Maybe it’s true that Cruz hopes to position himself as the leading candidate and party redeemer in 2020, assuming the Trump takeover goes south. (As pretty nearly all Trump’s business deals do.) But if so he’d almost certainly have been better off staying away altogether, as John Kasich and Jeb Bush and scads of other so-called mainstream Republicans did. Marco Rubio tried to have it both ways by literally phoning it in, which only underscores what a hopeless little dweeb he is. It’s at least as likely that Cruz just shot himself in the head and can never run for anything else ever, and here’s where we have to give the guy credit: I’m convinced he genuinely doesn’t give a crap.
It’s not easy to express admiration for someone you find so reprehensible and obnoxious on so many levels. I experienced Cruz up close and personal in a New Hampshire elementary-school auditorium a few months ago. Even setting aside his hard-right Tea Party ideology, which was no surprise, I found him a uniquely off-putting human being, visibly uncomfortable with the rituals of retail politics and emanating a smug sense of his intellectual superiority to lesser mortals. He’s the man for whom the term “mansplaining” was invented, and I laughed along with everyone else when John Boehner, a congenial old-school dealmaker, described him as “Lucifer in the flesh.”
But Lucifer, as the Princeton-educated Cruz surely knows (and Boehner probably doesn’t), is the fallen angel who refuses to kneel before the power of the Almighty in Milton’s “Paradise Lost,” vowing instead “study of revenge, immortal hate,/ And courage never to submit or yield.” Cruz is a big-time Christian who would no doubt be profoundly uncomfortable with this analogy, but there is something in his Cleveland Great Refusal that evokes the doom, pathos, vanity and nobility that Milton sees in the defeated Satan.
Cruz has been accused of many things, but no one has ever accused him of lacking the courage of his convictions. To me, and very likely to you, those convictions suggest a desire to roll back the federal government and the judicial interpretation of the Constitution by roughly a century, and are nearly as delusional as the fantasies of the Trump movement (in an entirely different way).

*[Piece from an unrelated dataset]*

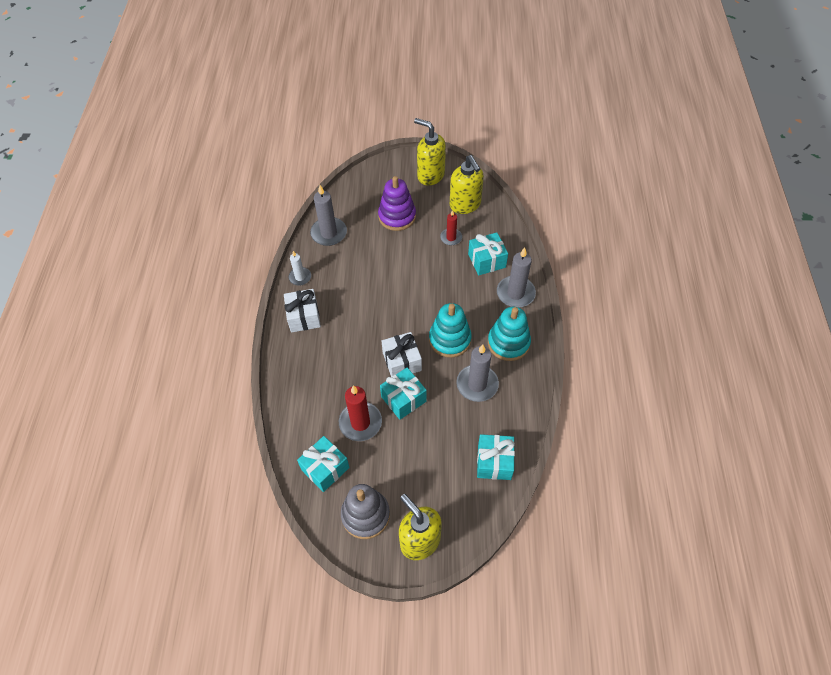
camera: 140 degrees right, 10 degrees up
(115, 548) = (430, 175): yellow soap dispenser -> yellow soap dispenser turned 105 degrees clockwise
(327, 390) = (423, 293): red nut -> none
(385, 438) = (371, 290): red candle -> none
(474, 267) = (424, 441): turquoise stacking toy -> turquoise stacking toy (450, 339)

But I feel confident that Cruz could convince us over a pitcher of beer (in between doing “Princess Bride” voices) that his ideological vision for America is consistent and coherent, even if there’s no way to get there from here without Albus Dumbledore powers and a time machine.
I remember Cruz telling his New Hampshire audience that he would rather lose elections on his platform of dragging America back to purified conservative principles than make compromises in order to win. It was convincing then and it’s more convincing now. Cruz has two things going for him — or three, if you count the fact that he’s so weird and distasteful that he was never going to be elected president, and that he just sealed the deal by getting booed off the stage of his own party’s convention. Virtually alone among major Republicans, he bears no responsibility for the massive con game the party has been running on its own voters for 30 years or so. And he was the only Republican with the courage or the arrogance to stand up in Cleveland and make clear that the nomination of Donald Trump is a disaster for the conservative movement, the Republican Party and the United States. That’s probably enough to earn him a place in the history books.